YOUR TASKS
a) According to the abstract on the pH of Brazilian moisturizers and liquid soaps, what is the pH range of skin?
b) Sum up the abstract on the pH of Brazilian moisturizers and liquid soaps in two sentences.

DOCUMENT SEGMENT
Print version ISSN 0365-0596On-line version ISSN 1806-4841

An. Bras. Dermatol. vol.92 no.5 Rio de Janeiro Sept./Oct. 2017

http://dx.doi.org/10.1590/abd1806-4841.20176049 

Communication

The pH of the main Brazilian commercial moisturizers and liquid soaps: considerations on the repair of the skin barrier*

Giovana M Gonçalves1 

Gabrielli Brianezi2 

Hélio Amante Miot1 

1Department of Dermatology of Medical School of Botucatu - Universidade Estadual Paulista "Júlio de Mesquita Filho" (FMB-UNESP) - Botucatu (SP), Brazil.

2TOXICAM - Center for Assessment of Environmental Impact on Human Health - Medical School of Botucatu - Universidade Estadual Paulista "Júlio de Mesquita Filho" (FMB-UNESP) - Botucatu (SP), Brazil.

Abstract:

The pH of the skin is slightly acidic (4.6 to 5.8) which is important for appropriate antibacterial, antifungal, constitution of barrier function, as well as structuring and maturation of the stratum corneum. This study aimed to evaluate the pH of the main commercial moisturizers and liquid soaps in Brazil. Thus, pH of the products was quantified by pH meter in three measurements. A total of 38 moisturizers and six commercial liquid soaps were evaluated. Mean pH of 63% and 50% of the moisturizing and liquid soaps presented results above 5.5, disfavoring repair, function, and synthesis of dermal barrier.

DATASET EXCERPTS

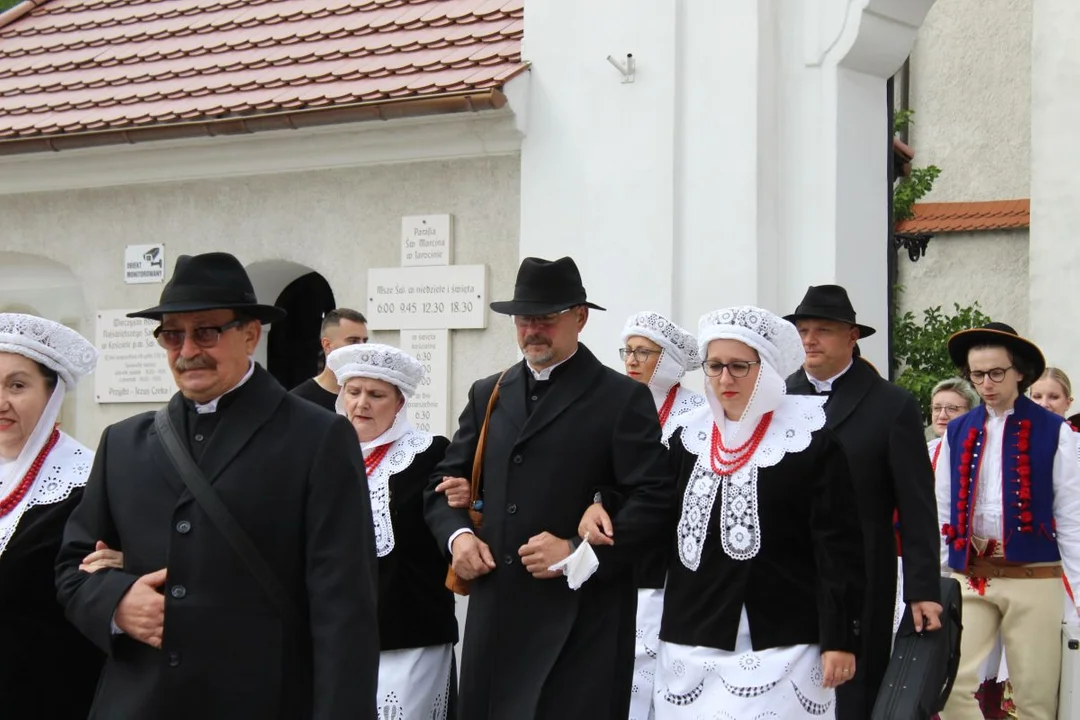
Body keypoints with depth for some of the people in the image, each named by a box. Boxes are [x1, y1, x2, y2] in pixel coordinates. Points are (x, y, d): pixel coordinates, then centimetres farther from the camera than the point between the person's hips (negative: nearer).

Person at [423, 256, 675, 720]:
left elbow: (654, 501, -9)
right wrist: (457, 535, -1)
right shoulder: (488, 394, 15)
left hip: (578, 619, -5)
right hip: (494, 613, 5)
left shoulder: (622, 398, -2)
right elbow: (444, 483, 19)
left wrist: (579, 553, -17)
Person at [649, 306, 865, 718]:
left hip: (782, 643, -4)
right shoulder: (690, 436, 9)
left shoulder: (811, 438, -5)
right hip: (693, 640, 4)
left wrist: (839, 638, -10)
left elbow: (838, 545, -7)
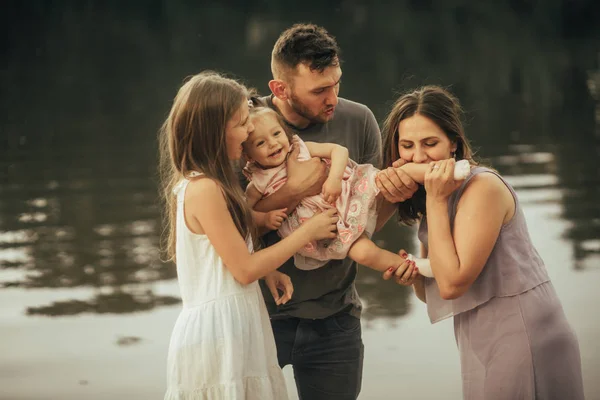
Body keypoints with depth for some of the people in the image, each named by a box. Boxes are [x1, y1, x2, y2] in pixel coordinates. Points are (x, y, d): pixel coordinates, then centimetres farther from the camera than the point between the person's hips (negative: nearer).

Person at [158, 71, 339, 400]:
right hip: (217, 334, -9)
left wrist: (268, 270, 2)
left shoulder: (199, 183, 10)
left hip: (228, 329, 9)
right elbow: (244, 270, -15)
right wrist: (307, 232, -7)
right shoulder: (205, 189, -18)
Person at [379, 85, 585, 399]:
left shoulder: (483, 187, -17)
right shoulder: (428, 194, 9)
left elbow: (452, 284, -22)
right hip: (485, 347, 8)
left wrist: (436, 200, -20)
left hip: (520, 338, -8)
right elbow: (433, 294, 13)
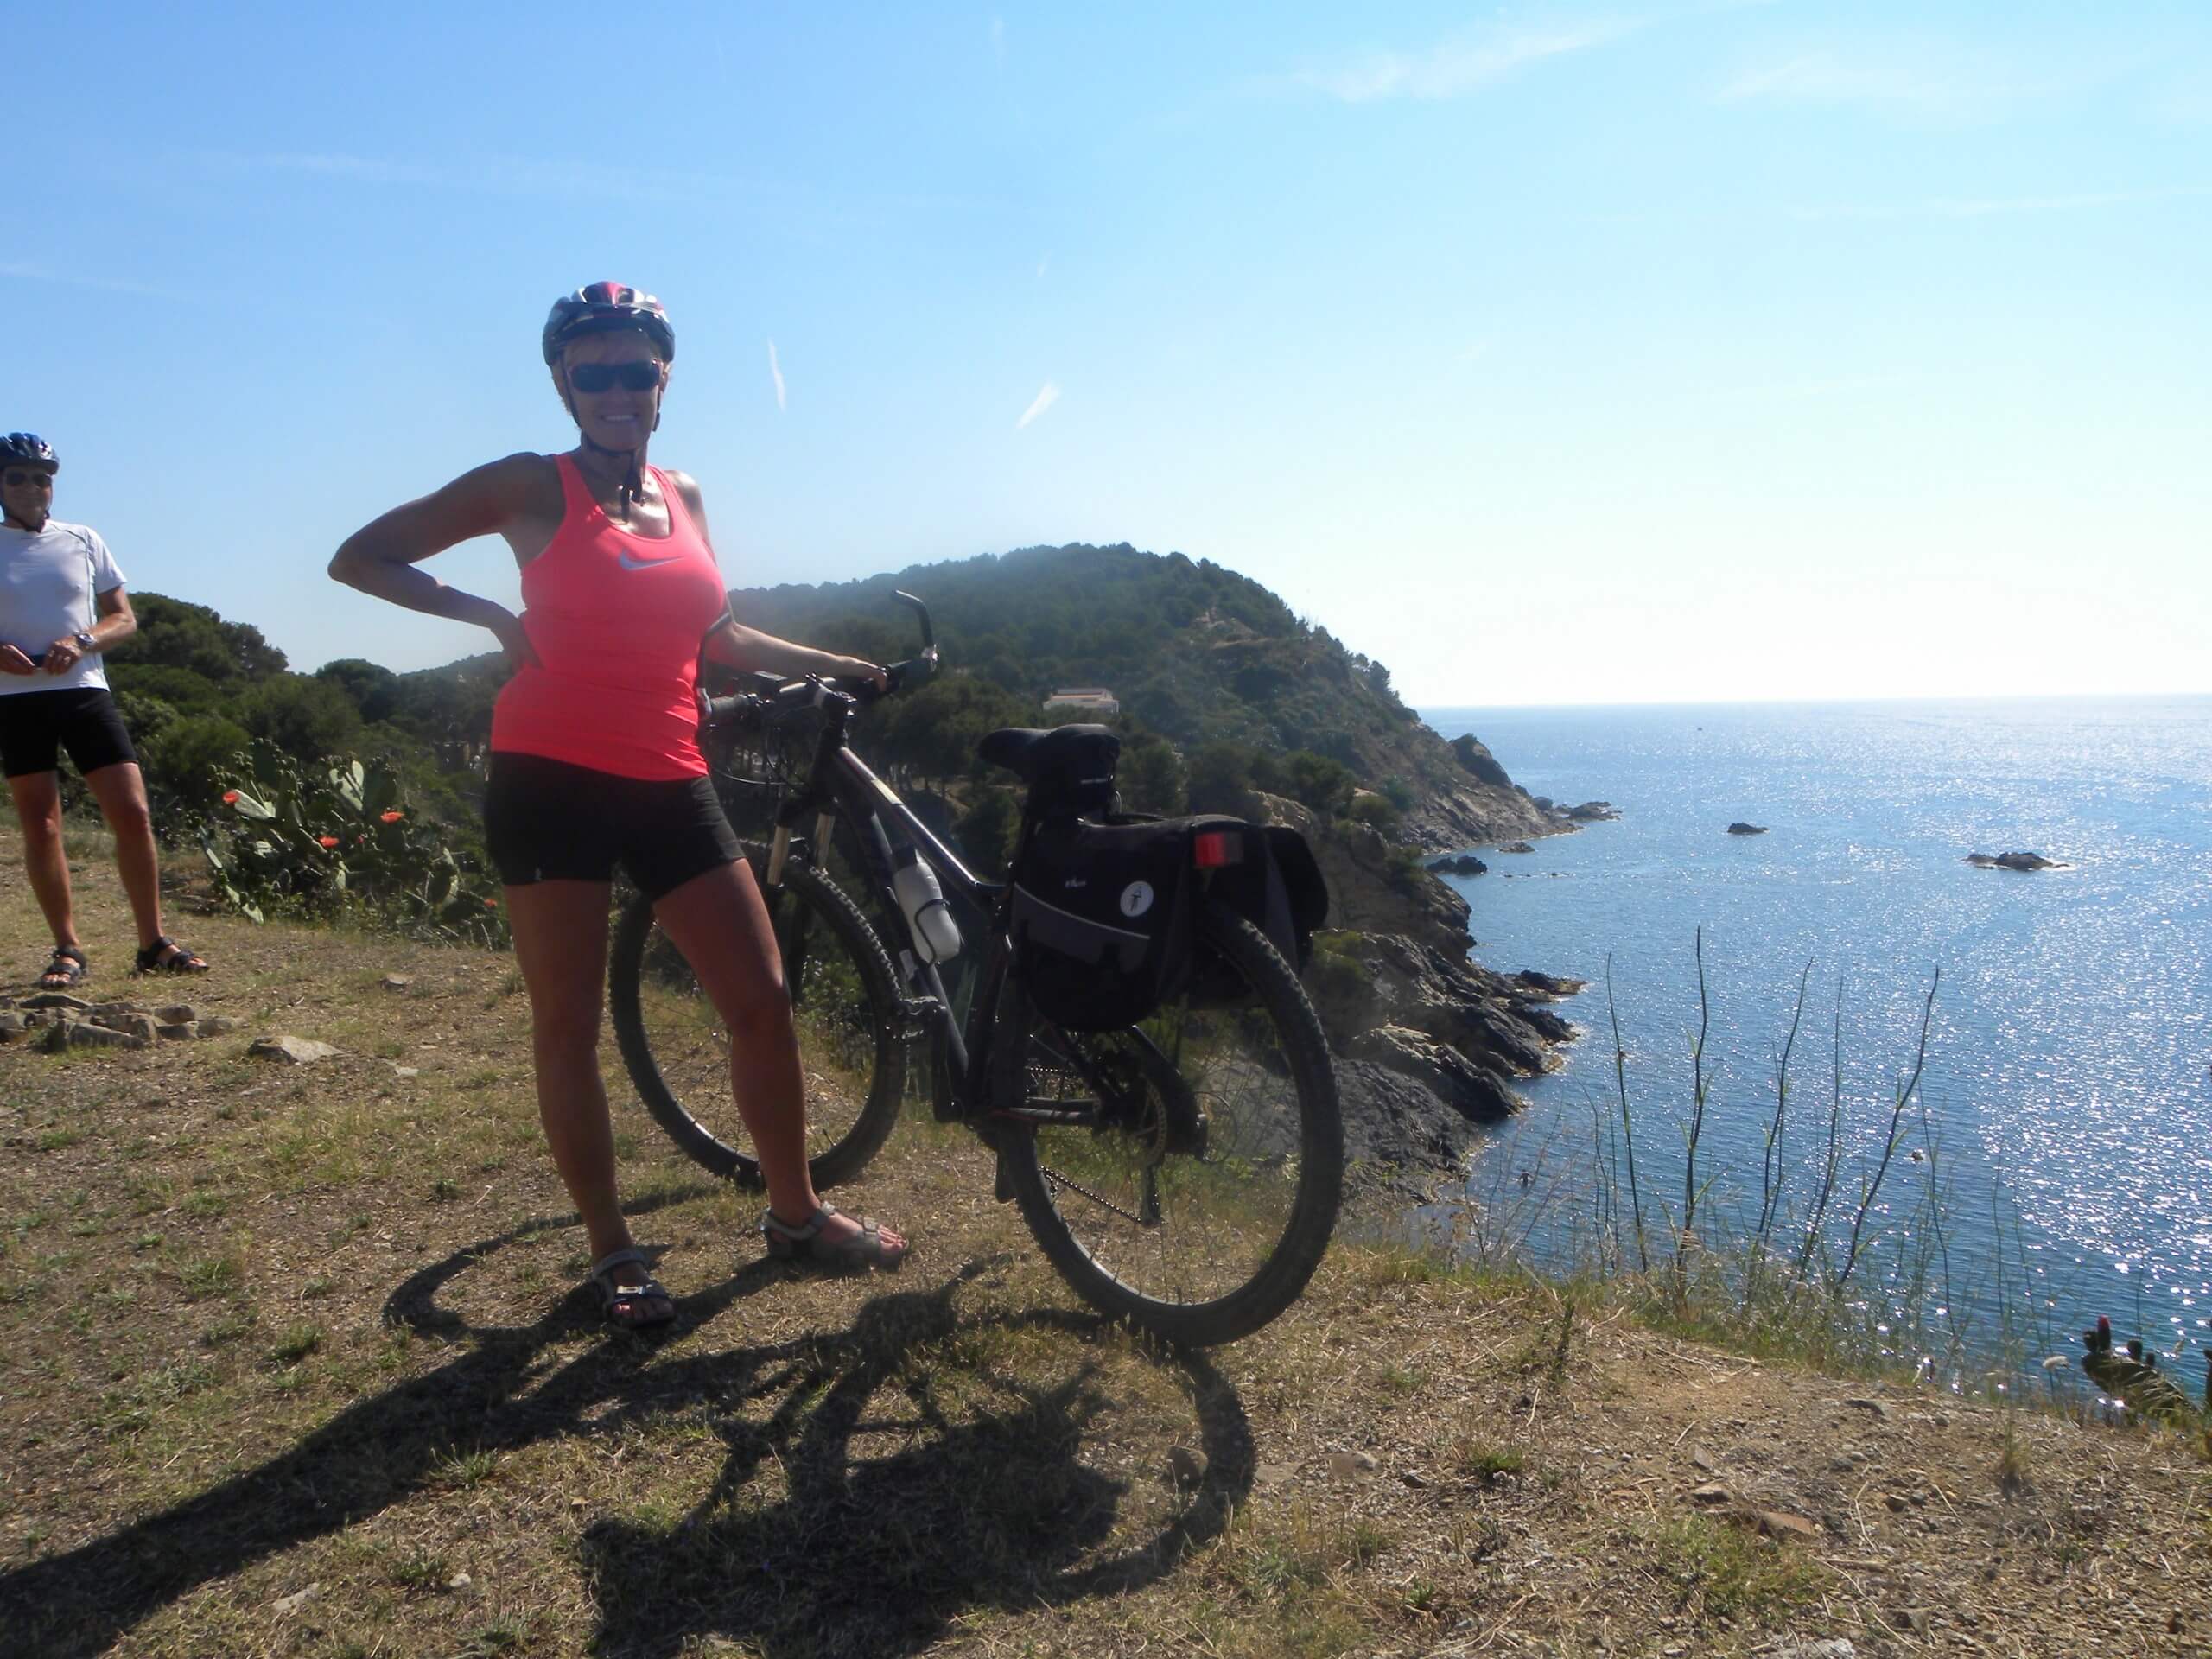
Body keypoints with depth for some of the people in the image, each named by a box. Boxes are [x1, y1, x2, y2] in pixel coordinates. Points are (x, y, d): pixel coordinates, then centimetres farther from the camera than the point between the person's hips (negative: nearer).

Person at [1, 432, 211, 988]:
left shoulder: (83, 541, 9)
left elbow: (124, 619, 10)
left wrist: (83, 641, -10)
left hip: (84, 692, 1)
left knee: (133, 815, -6)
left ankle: (153, 943, 2)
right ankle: (68, 949, 8)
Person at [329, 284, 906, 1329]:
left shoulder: (684, 498, 14)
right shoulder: (533, 487, 0)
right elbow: (359, 557, 3)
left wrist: (843, 668, 22)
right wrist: (490, 615, -9)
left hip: (668, 786, 5)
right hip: (552, 780, -4)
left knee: (761, 998, 4)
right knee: (568, 1021, 2)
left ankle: (796, 1212, 21)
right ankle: (611, 1251, 17)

SOLUTIONS
a) The skin is slightly acidic, with a pH of 4.6 to 5.8.

b) A study measured the pH of 38 moisturizers and six liquid soaps sold in Brazil with a pH meter, taking three measurements of each, because skin is slightly acidic and this acidity matters for antimicrobial defense and the skin barrier. The mean pH was above 5.5 in 63% of the moisturizers and 50% of the liquid soaps, which works against the repair, function and synthesis of the skin barrier.